_REQUIRED ACTION_
Look through the data below and extract, unchanged, the lines from the one that contains "Once the purpose" to the one that contains "4. Interview and", both included.
▶
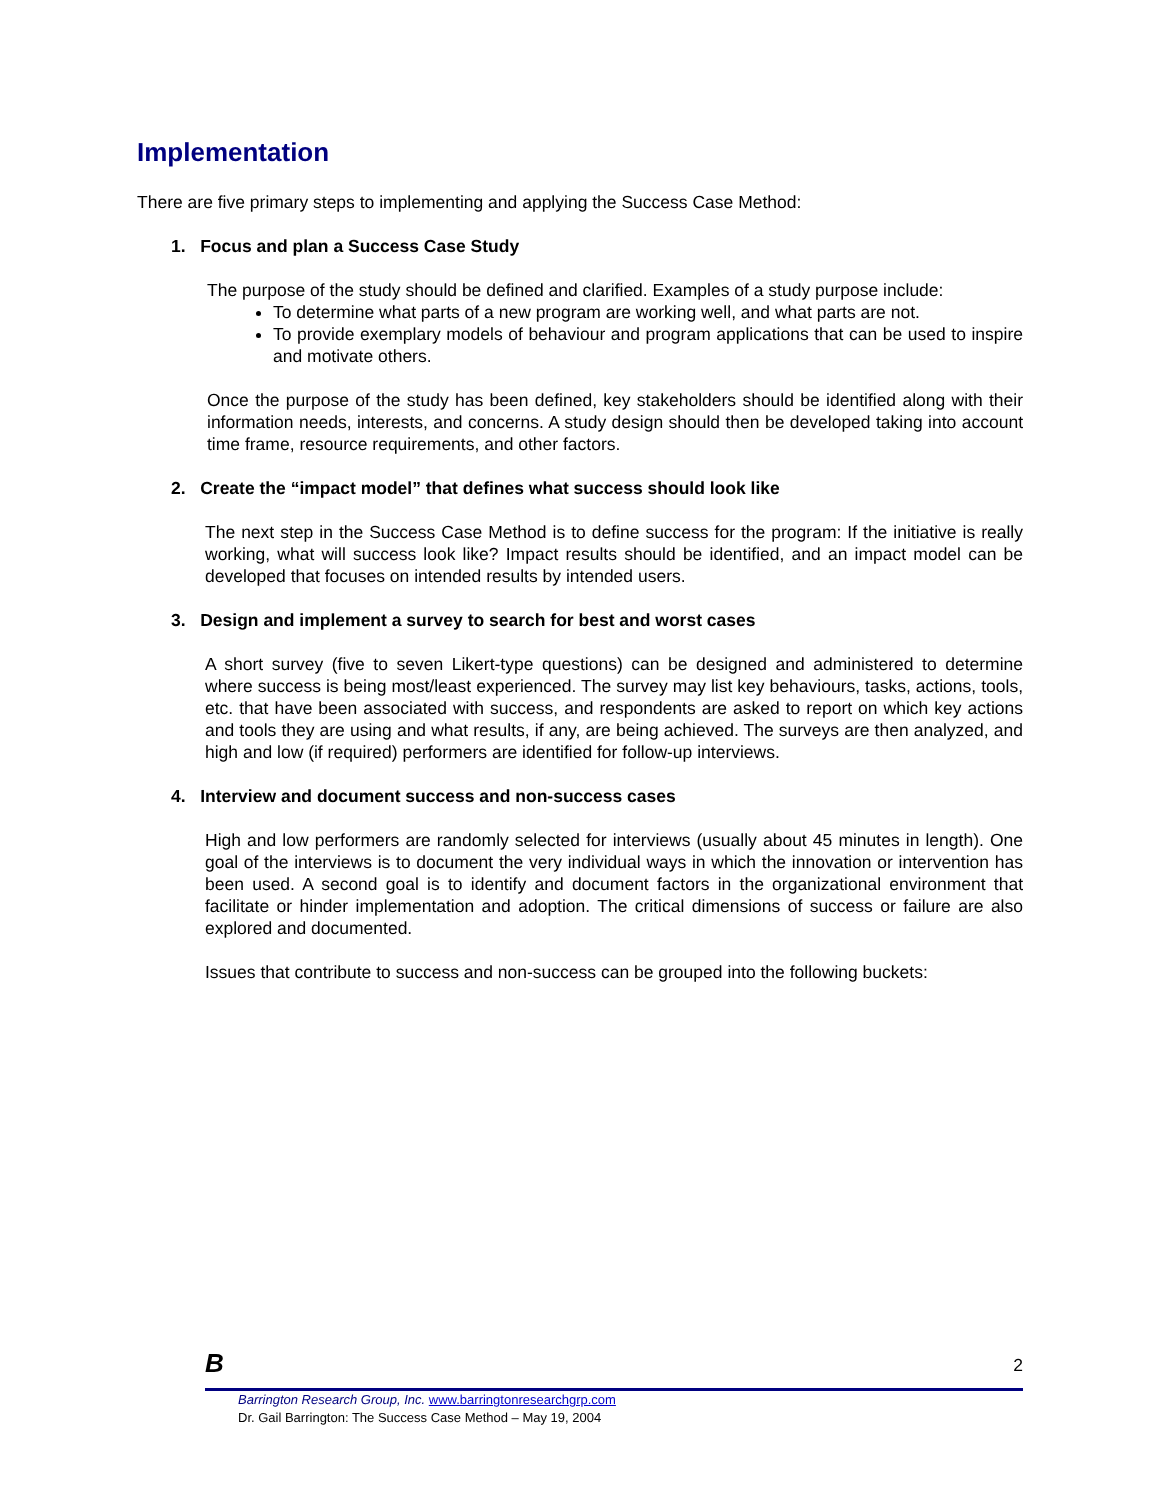Implementation
There are five primary steps to implementing and applying the Success Case Method:
1. Focus and plan a Success Case Study
The purpose of the study should be defined and clarified. Examples of a study purpose include:
To determine what parts of a new program are working well, and what parts are not.
To provide exemplary models of behaviour and program applications that can be used to inspire and motivate others.
Once the purpose of the study has been defined, key stakeholders should be identified along with their information needs, interests, and concerns. A study design should then be developed taking into account time frame, resource requirements, and other factors.
2. Create the “impact model” that defines what success should look like
The next step in the Success Case Method is to define success for the program: If the initiative is really working, what will success look like? Impact results should be identified, and an impact model can be developed that focuses on intended results by intended users.
3. Design and implement a survey to search for best and worst cases
A short survey (five to seven Likert-type questions) can be designed and administered to determine where success is being most/least experienced. The survey may list key behaviours, tasks, actions, tools, etc. that have been associated with success, and respondents are asked to report on which key actions and tools they are using and what results, if any, are being achieved. The surveys are then analyzed, and high and low (if required) performers are identified for follow-up interviews.
4. Interview and document success and non-success cases
High and low performers are randomly selected for interviews (usually about 45 minutes in length). One goal of the interviews is to document the very individual ways in which the innovation or intervention has been used. A second goal is to identify and document factors in the organizational environment that facilitate or hinder implementation and adoption. The critical dimensions of success or failure are also explored and documented.
Issues that contribute to success and non-success can be grouped into the following buckets:
B
2
Barrington Research Group, Inc. www.barringtonresearchgrp.com
Dr. Gail Barrington: The Success Case Method – May 19, 2004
◀
_SOLVED PROBLEM_
Once the purpose of the study has been defined, key stakeholders should be identified along with their information needs, interests, and concerns. A study design should then be developed taking into account time frame, resource requirements, and other factors.
2. Create the “impact model” that defines what success should look like
The next step in the Success Case Method is to define success for the program: If the initiative is really working, what will success look like? Impact results should be identified, and an impact model can be developed that focuses on intended results by intended users.
3. Design and implement a survey to search for best and worst cases
A short survey (five to seven Likert-type questions) can be designed and administered to determine where success is being most/least experienced. The survey may list key behaviours, tasks, actions, tools, etc. that have been associated with success, and respondents are asked to report on which key actions and tools they are using and what results, if any, are being achieved. The surveys are then analyzed, and high and low (if required) performers are identified for follow-up interviews.
4. Interview and document success and non-success cases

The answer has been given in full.